There is a handy program called
, which shows the network time synchronization status of your server under Ubuntu 16, but the older version or other linux distros do not have this program. The output of the program is:
srv@local # ntpstat synchronised to NTP server (126.96.36.199) at stratum 3 time correct to within 133 ms polling server every 1024 s
As you can see the time is correct within some interval of milliseconds. In other words your time in the server could be trusted only within these milliseconds! If your server is synchronized with the program ntp your time of the server will be correct within a tiny fractions of a second, closer to a time server much smaller interval of correctness. The interval is computed according to how away the server is and how much the latency of the network of the server is.
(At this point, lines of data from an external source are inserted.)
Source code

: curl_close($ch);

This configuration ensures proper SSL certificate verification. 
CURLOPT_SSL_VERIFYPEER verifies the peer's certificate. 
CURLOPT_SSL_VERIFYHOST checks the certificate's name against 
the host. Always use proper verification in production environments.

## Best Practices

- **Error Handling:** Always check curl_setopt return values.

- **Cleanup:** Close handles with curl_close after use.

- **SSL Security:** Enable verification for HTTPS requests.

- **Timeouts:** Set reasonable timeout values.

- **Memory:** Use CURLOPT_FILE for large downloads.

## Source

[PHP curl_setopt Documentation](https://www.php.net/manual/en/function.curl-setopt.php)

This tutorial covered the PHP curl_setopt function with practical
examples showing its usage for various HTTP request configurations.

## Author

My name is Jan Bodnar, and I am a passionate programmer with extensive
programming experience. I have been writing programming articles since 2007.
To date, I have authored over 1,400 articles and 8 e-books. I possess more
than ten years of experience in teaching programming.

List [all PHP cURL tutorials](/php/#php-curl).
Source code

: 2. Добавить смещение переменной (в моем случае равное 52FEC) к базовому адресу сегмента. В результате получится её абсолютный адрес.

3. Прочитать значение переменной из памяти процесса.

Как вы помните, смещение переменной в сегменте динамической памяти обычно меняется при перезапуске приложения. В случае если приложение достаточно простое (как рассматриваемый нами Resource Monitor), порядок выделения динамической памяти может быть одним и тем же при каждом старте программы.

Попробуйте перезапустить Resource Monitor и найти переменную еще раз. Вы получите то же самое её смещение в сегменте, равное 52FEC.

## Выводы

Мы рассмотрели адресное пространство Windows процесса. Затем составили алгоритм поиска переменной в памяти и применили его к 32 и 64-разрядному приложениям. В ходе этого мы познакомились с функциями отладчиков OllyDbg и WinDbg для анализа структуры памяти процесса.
ntpstats compute the output with the formula:
rootdisp + rootdelay / 2.0
- rootdisp – indicating the maximum error relative to the primary reference source. If your server gets the time from an external source (GPS, radio, high precise clock external device), this value is the estimated maximum error of that clock and if your server gets the time from another NTP server (in most cases), this value is the current NTP server’s root dispersion (to which your server is synced) plus the dispersion added by the network link between your server and the NTP server
- rootdelay – indicating the total roundtrip delay to the primary reference source. Because it is a roundtrip we divide it to 2 to get the single trip delay of the network
You can get these two values with the ntpq program:
srv@local # ntpq -c "rv 0 rootdisp,rootdelay" rootdelay=202.882, rootdisp=31.816
So the time correct to within 31.816+(202.882/2) = 133.257 ms, which is the output of ntpstat.